The scheduler implements the following usage limits:
|Limit||During Business Hours*||During Off Hours|
|Maximum Runtime per Job||5 hours||5 hours|
|Maximum Nodes used per User||512||1024|
(*Business Hours: 9am – 5pm Eastern Time, Monday – Friday.)
After enforcing the above limits, the scheduler prioritizes the runnable jobs and runs the highest priority one if the necessary resources are available. If the necessary resources are not yet available the scheduler uses a backfilling strategy to run lower priority, short duration jobs on any available resources as long as doing so will not delay the starting of the highest priority job.
The primary ordering criterion used to prioritize jobs is the amount of recent runtime accumulated by the user. This quantity is displayed by the qstat command under the SYSPRI column as a negative value. Jobs with the same SYSPRI are ordered by submission time. Finally, a user can alter the relative ordering of their own jobs with the llprio command. This command modifies the “user priority” which is displayed in the PRI column of the llq and qstat commands. The qstat command lists the waiting jobs in the above described scheduling order.

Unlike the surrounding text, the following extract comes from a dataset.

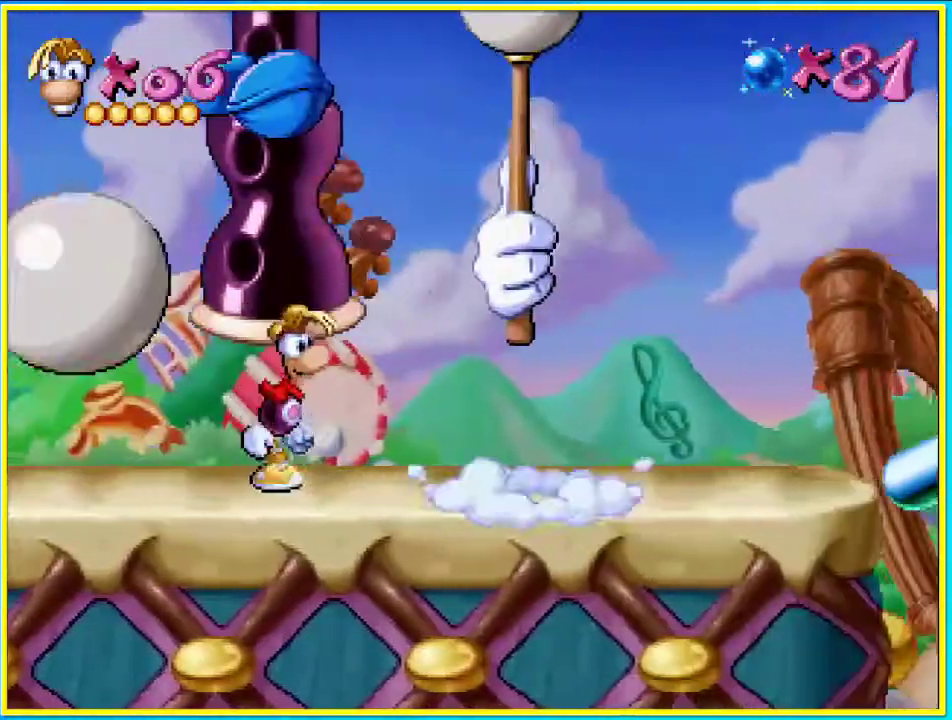
{"buttons": [], "left_stick": "center", "right_stick": "center", "events": [[369, "DPAD_RIGHT", "up"]]}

This method essentially involves a wrapper script bglsub which accepts command line input such as the number of tasks and executable name from the user to generate a
jcf as required in the standard method. The last operation of bglsub is to submit this newly generated
jcf to the batch queue. (More …)
Sometimes it is convenient (e.g. during program development or debugging) to execute the mpirun directly on the login node rather than through the batch system. This is normally not permitted but it can be arranged by sending a request to firstname.lastname@example.org. We will allocate a partition of the machine for your exclusive use and you will be able to use it by invoking mpirun in the following way:
levi% mpirun -noallocate -partition YOUR_PARTITION ...
YOUR_PARTITION is the name of the partition assigned to you and “…” represents all the other flags you would normally pass to mpirun.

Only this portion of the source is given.